** Records for processing follows **

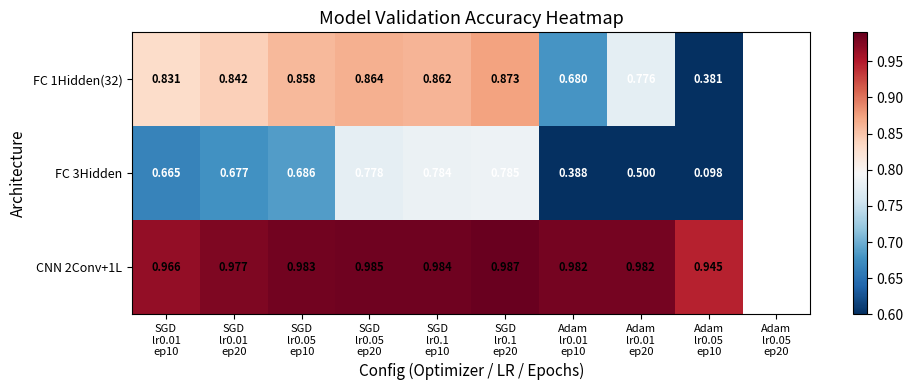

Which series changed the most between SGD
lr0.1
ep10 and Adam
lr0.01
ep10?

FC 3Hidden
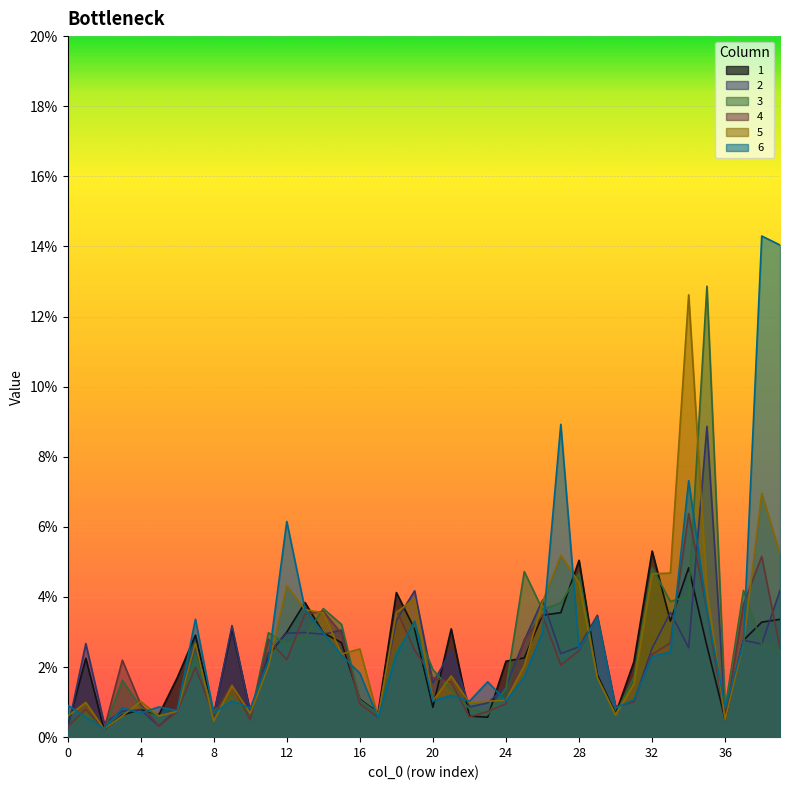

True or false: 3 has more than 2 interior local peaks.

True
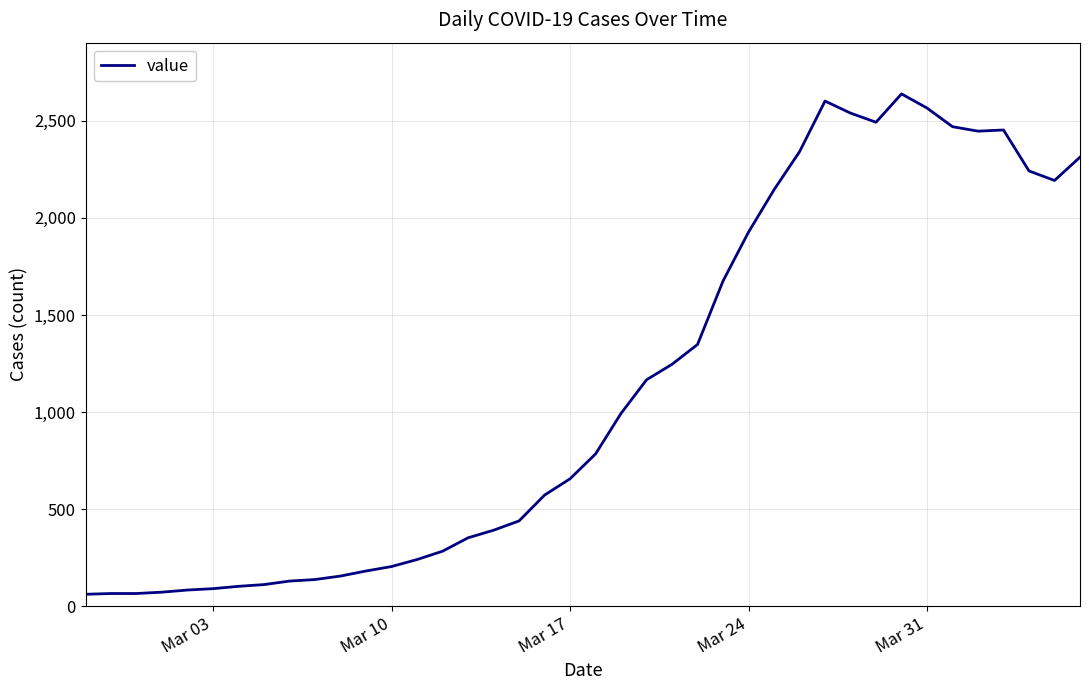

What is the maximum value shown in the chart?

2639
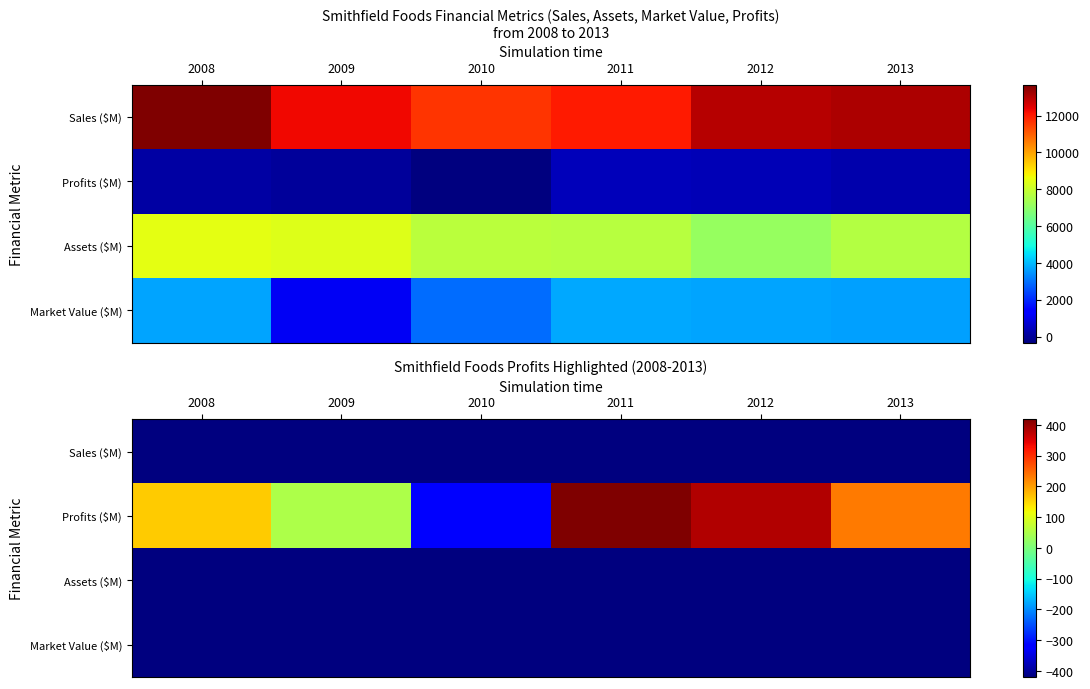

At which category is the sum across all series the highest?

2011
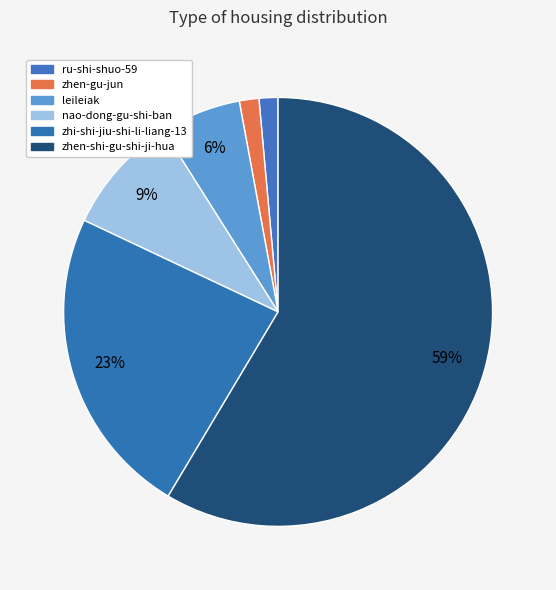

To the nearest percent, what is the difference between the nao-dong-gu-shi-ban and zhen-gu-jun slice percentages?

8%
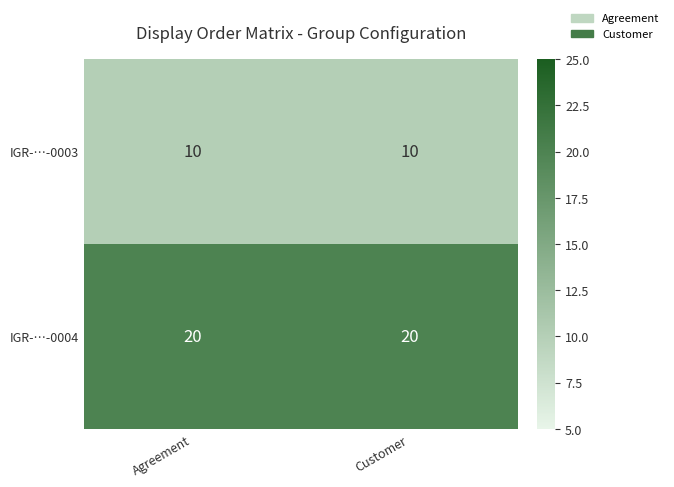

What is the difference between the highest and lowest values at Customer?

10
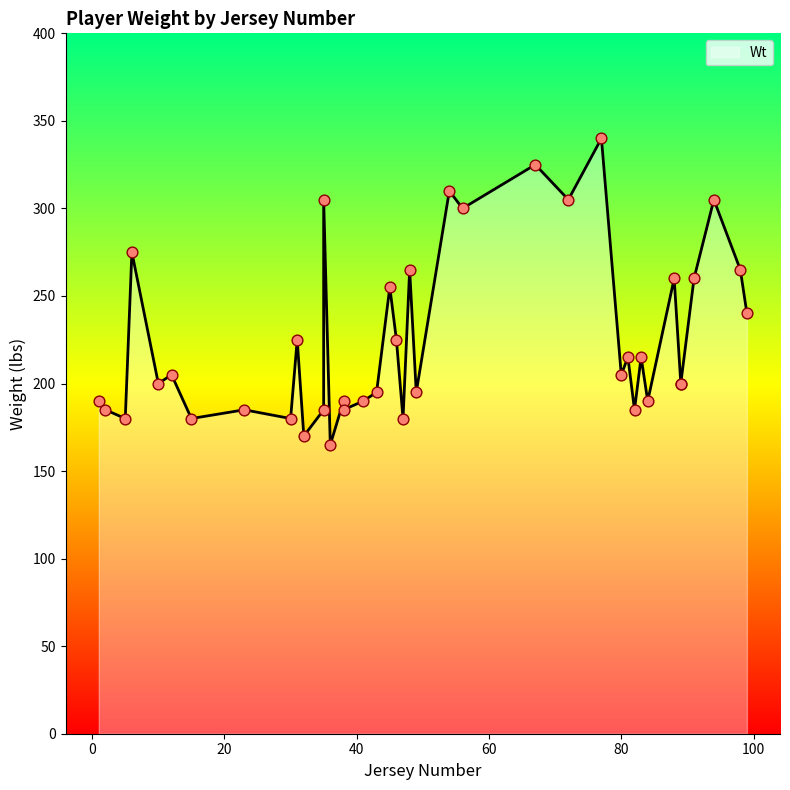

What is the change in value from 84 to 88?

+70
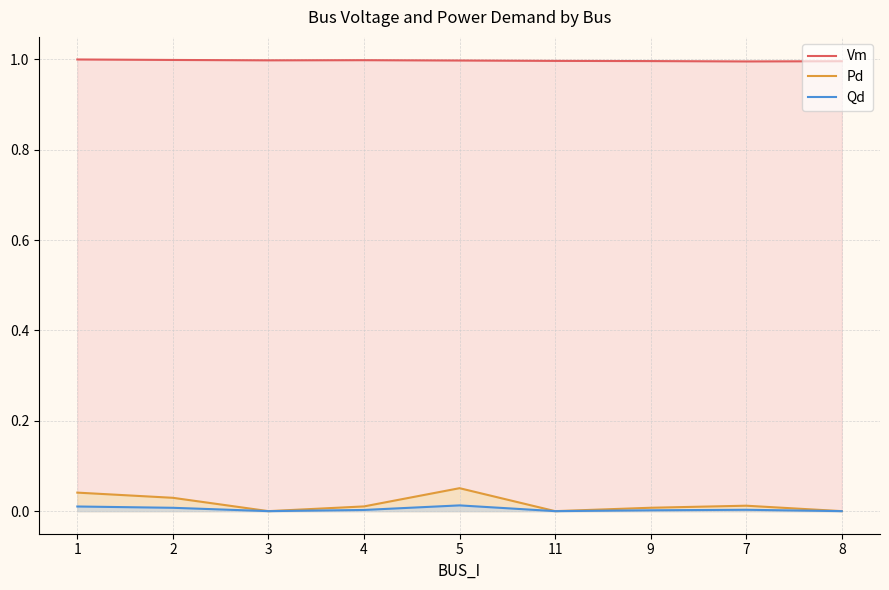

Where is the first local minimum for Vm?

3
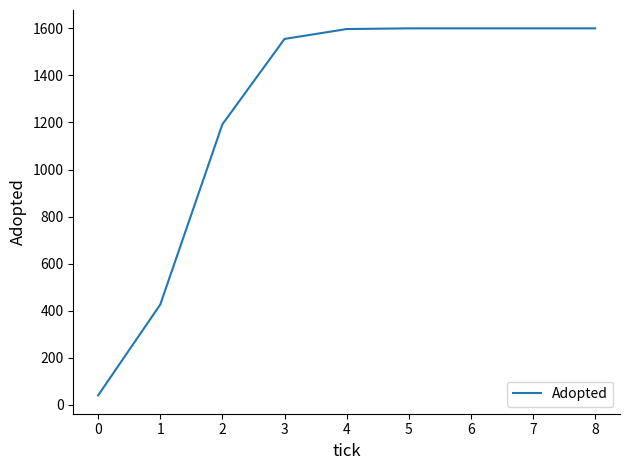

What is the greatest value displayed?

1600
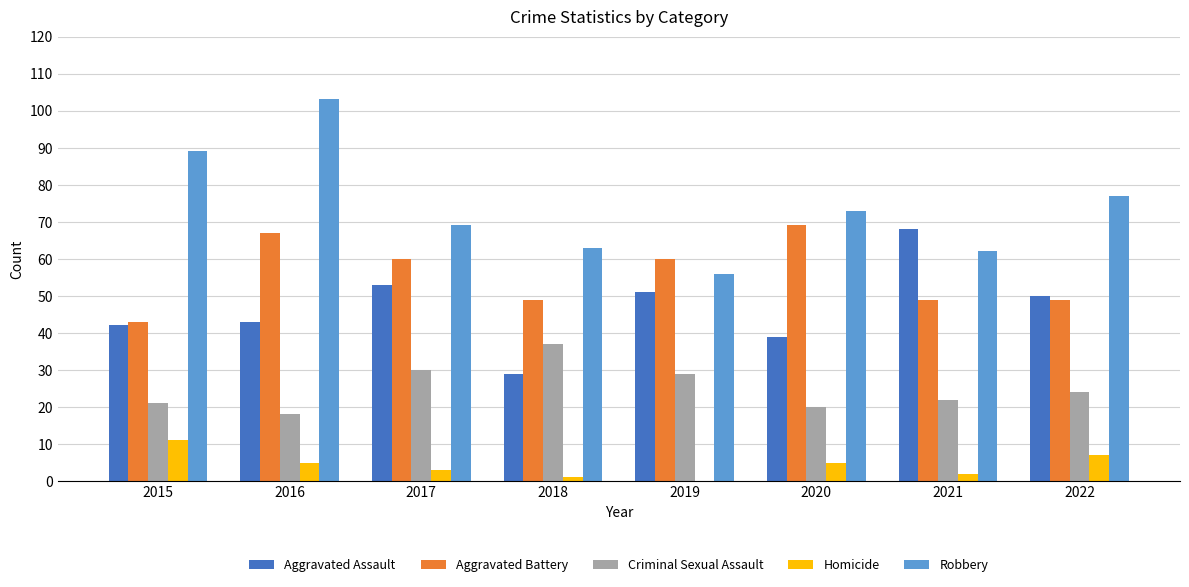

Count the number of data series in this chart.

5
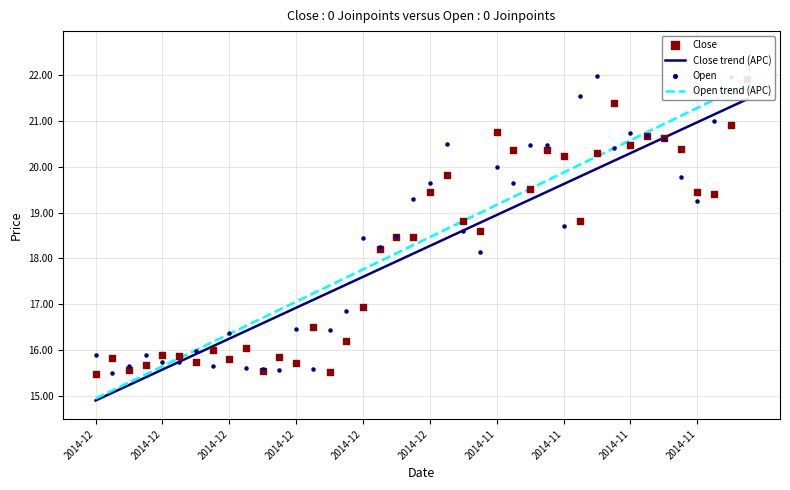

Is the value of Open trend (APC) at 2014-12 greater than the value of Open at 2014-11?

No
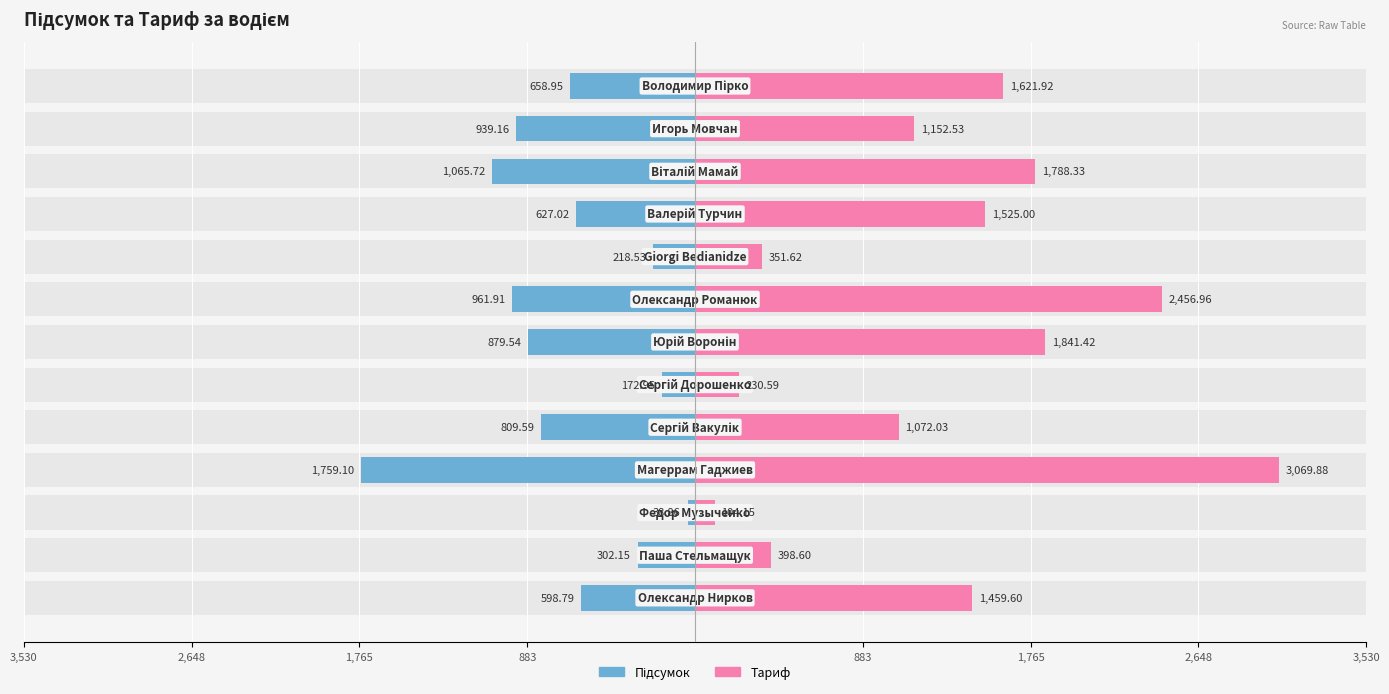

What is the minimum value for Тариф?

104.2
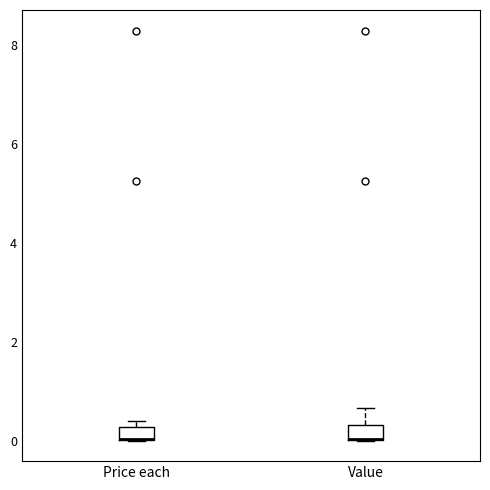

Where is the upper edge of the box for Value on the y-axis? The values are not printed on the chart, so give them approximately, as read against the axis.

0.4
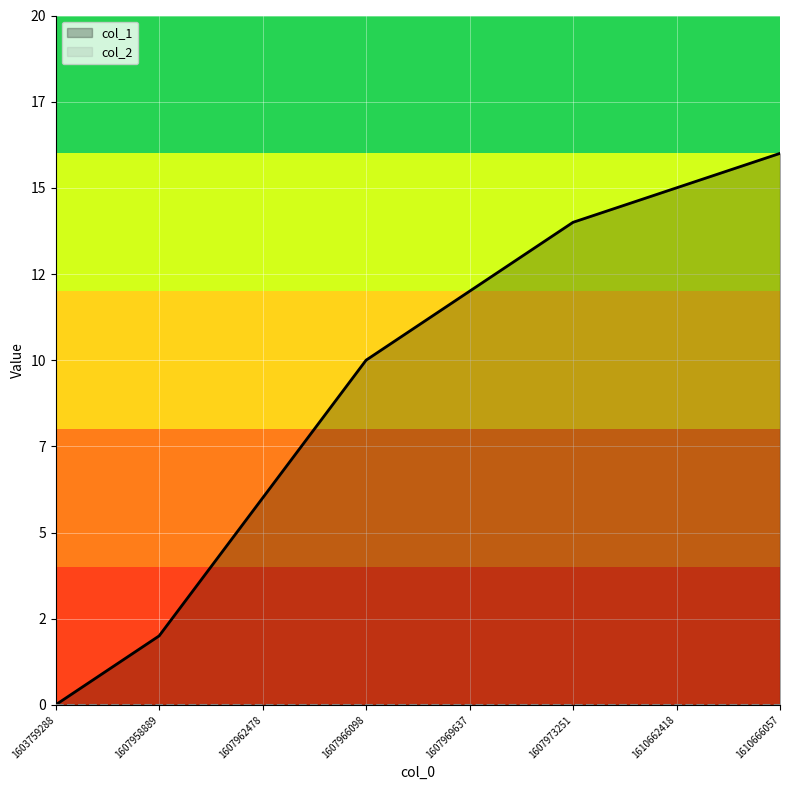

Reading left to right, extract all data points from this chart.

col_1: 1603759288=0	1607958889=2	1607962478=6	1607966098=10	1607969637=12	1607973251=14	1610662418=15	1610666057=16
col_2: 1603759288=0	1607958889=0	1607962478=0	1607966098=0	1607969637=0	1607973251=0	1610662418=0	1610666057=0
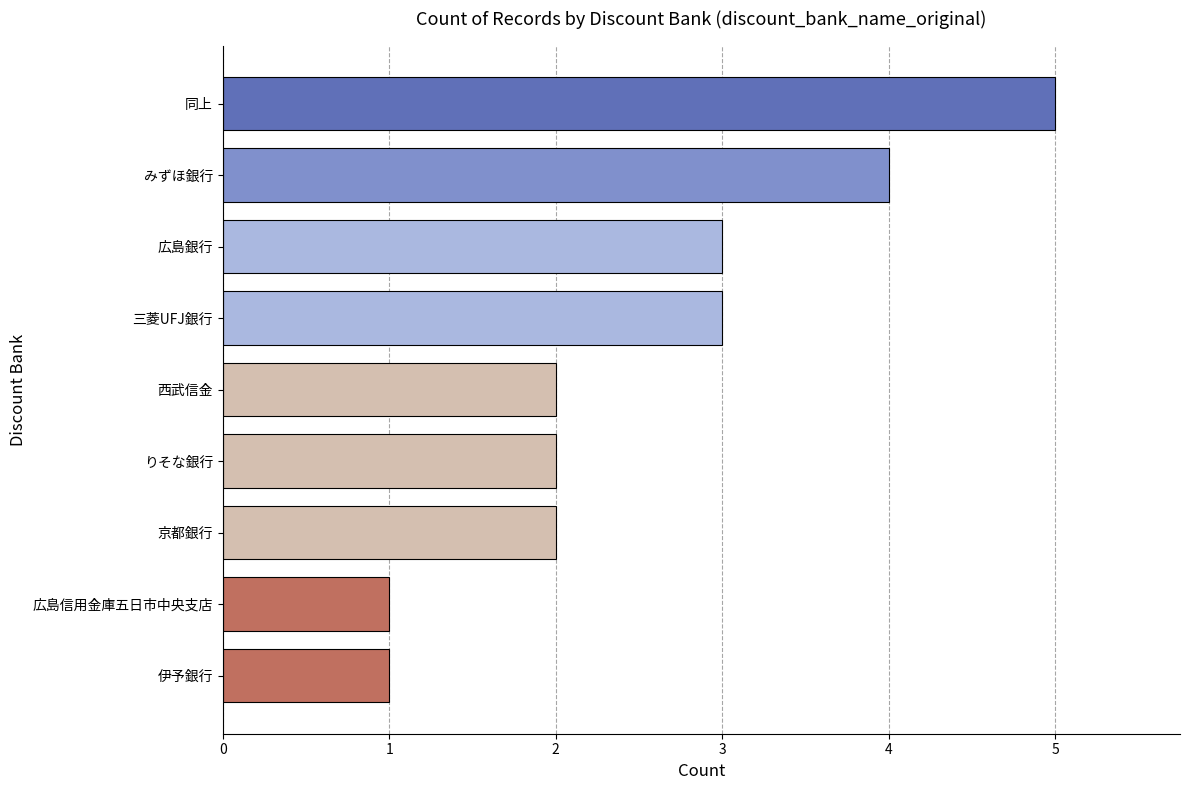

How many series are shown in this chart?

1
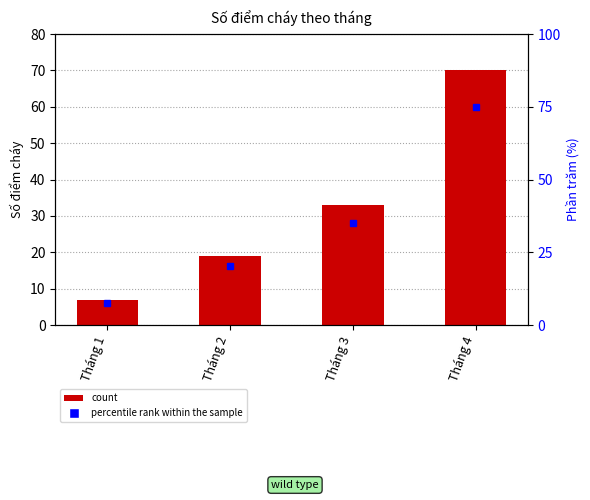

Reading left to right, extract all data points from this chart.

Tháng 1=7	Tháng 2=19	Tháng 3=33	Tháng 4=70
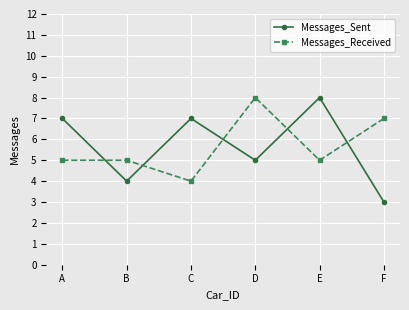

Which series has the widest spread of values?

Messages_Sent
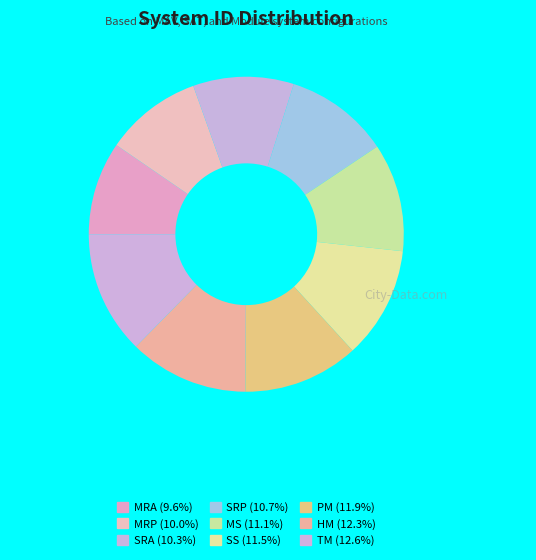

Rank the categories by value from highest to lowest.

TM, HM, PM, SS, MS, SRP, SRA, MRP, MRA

** End of Records for processing **

Reproduce the items verbatim, beginning at the line that contains "How many series are shown in this chart?" and ending with the last line of the items. Leave the pictures out of your reproduction.

**Response to this task**
How many series are shown in this chart?

1

Reading left to right, extract all data points from this chart.

Tháng 1=7	Tháng 2=19	Tháng 3=33	Tháng 4=70

Which series has the widest spread of values?

Messages_Sent

Rank the categories by value from highest to lowest.

TM, HM, PM, SS, MS, SRP, SRA, MRP, MRA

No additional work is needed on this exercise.